# [Questions]
1: Selon le jugement, à quelle date la CISR a-t-elle rejeté la demande de statut de réfugié du demandeur ?
2: Réécrivez le passage du jugement allant de « [2]               Le demandeur » jusqu’à « 2004 FC 424). » inclus, en renommant « Cour fédérale » en « Cour d’appel fédérale ».

Dossier :  IMM-939-08

Référence :  2008 CF 1125

Ottawa (Ontario), le 6 octobre 2008

En présence de L'honorable Louis S. Tannenbaum 

 

ENTRE :

Niranjan SELVARASA

demandeur

et

 

LE MINISTRE DE LA CITOYENNETÉ

ET DE L'IMMIGRATION

défendeur

 

 

MOTIFS DU JUGEMENT ET JUGEMENT

 

[1]               Je suis saisi d’une demande de contrôle judiciaire de la décision de Martine Beaulac (ci-après « l’agente ERAR ») qui a refusé la demande de résidence permanente du demandeur en raison de l’existence de considérations humanitaires (ci-après « la demande CH »).

 

[2]               Le demandeur est un citoyen du Sri Lanka. Il est venu au Canada en avril 2002 et a présenté une demande de statut de réfugié quelques jours plus tard. Cette demande a été rejetée par la Commission de l’immigration et du statut de réfugié (CISR) le 9 janvier 2003 en raison du manque de crédibilité du demandeur. Une demande de contrôle judiciaire de la décision de la CISR a été rejetée par la Cour fédérale dans une décision datant du 22 mars 2004 (Selvarasa c. Ministre de la citoyenneté et de l’immigration, 2004 FC 424).

# [Documents fournis]
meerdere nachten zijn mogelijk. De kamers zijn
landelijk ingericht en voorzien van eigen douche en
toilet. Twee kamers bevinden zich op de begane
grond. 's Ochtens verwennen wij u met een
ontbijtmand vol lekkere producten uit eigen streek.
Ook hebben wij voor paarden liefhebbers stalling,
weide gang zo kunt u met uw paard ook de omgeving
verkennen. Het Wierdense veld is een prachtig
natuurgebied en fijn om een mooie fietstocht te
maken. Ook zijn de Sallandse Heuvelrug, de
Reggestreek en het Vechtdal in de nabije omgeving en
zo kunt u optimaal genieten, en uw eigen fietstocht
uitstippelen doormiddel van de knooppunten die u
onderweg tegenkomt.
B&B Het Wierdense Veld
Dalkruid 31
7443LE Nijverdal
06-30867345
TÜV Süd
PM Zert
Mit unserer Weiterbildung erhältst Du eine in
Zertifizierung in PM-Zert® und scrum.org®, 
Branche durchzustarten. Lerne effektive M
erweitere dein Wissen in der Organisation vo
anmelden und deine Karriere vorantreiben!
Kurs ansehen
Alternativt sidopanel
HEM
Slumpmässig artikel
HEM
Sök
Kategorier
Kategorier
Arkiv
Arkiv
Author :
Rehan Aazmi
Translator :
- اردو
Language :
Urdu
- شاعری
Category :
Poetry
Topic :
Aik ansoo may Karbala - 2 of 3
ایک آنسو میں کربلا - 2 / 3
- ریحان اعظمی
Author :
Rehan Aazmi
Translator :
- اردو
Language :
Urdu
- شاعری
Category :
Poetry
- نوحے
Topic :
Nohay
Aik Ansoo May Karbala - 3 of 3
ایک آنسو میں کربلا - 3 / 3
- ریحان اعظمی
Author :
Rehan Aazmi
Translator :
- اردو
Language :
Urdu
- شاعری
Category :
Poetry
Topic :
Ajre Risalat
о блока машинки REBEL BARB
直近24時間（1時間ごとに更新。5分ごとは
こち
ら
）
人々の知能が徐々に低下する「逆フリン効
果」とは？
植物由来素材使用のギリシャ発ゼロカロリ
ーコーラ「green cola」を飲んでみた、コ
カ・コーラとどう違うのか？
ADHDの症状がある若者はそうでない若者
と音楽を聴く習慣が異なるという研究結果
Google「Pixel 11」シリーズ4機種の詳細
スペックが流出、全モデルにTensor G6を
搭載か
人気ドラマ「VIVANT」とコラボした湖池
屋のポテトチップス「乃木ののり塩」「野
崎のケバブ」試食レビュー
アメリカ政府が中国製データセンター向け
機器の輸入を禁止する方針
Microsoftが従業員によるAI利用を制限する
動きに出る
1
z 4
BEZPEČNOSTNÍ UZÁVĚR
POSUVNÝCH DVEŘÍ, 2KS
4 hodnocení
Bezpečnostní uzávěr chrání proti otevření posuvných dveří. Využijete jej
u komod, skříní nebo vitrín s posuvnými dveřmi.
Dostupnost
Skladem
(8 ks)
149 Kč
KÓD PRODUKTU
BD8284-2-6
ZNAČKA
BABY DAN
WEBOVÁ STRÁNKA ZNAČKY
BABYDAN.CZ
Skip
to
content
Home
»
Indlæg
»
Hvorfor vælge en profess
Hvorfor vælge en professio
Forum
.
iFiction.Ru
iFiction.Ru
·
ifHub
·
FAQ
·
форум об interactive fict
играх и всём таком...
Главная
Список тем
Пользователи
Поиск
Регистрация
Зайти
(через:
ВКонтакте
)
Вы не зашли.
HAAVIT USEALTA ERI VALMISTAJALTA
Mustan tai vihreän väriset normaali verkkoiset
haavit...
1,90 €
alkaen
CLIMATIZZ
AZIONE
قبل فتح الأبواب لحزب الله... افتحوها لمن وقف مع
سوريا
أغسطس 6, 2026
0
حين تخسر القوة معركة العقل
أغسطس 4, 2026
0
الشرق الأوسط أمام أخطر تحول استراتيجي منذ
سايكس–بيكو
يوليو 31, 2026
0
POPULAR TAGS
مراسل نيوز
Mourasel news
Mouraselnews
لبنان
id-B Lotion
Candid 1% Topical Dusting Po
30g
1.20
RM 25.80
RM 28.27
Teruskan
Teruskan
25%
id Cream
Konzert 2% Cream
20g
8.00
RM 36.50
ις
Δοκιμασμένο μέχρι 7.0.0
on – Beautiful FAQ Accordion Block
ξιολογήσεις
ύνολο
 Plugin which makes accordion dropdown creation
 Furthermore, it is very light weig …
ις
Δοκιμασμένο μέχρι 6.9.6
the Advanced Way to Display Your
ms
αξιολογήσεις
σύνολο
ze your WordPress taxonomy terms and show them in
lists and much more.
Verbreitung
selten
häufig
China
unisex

# [Corrigé]
1: Le 9 janvier 2003.

2:
[2]               Le demandeur est un citoyen du Sri Lanka. Il est venu au Canada en avril 2002 et a présenté une demande de statut de réfugié quelques jours plus tard. Cette demande a été rejetée par la Commission de l’immigration et du statut de réfugié (CISR) le 9 janvier 2003 en raison du manque de crédibilité du demandeur. Une demande de contrôle judiciaire de la décision de la CISR a été rejetée par la Cour d’appel fédérale dans une décision datant du 22 mars 2004 (Selvarasa c. Ministre de la citoyenneté et de l’immigration, 2004 FC 424).